About this task: Your answer must hold only the lines below from the line containing "pyautogui.click(262, 262)" through the line containing "pyautogui.scroll(-4, 697, 295)", each reproduced exactly.

Records for the task:
..........
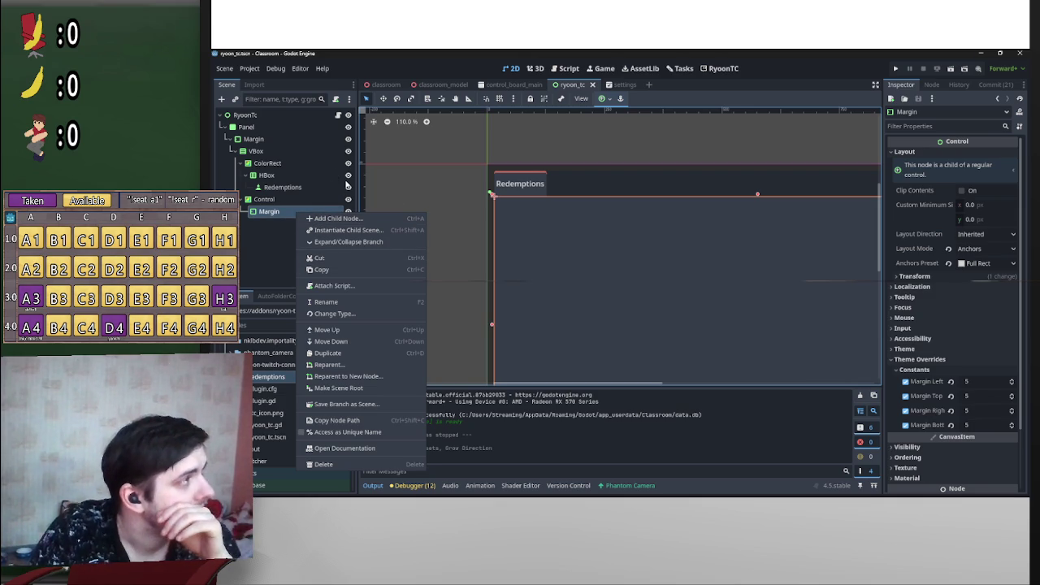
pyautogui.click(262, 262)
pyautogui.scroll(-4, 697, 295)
..........
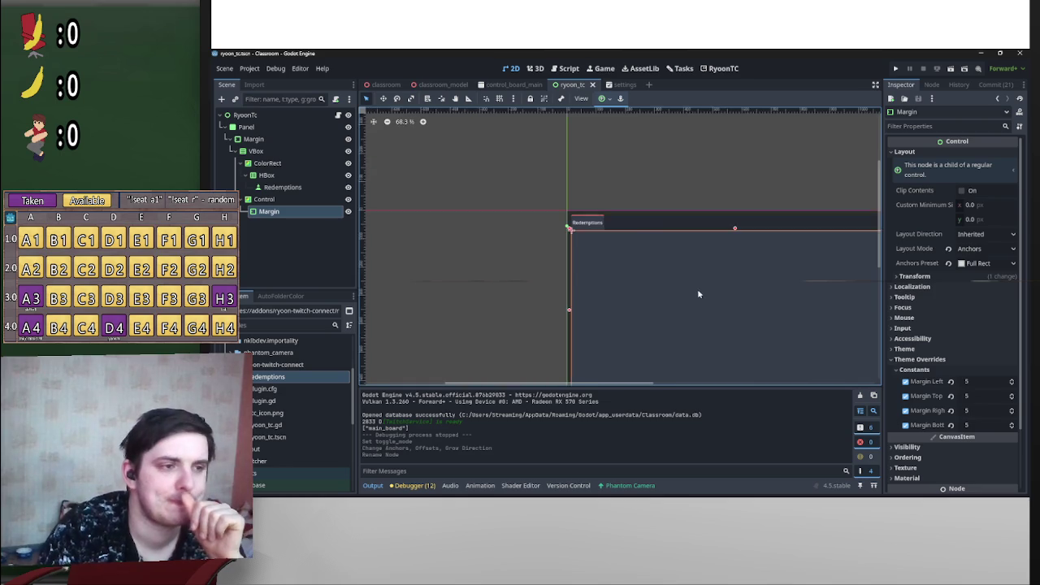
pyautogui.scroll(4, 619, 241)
..........
Answer for the task:
pyautogui.click(262, 262)
pyautogui.scroll(-4, 697, 295)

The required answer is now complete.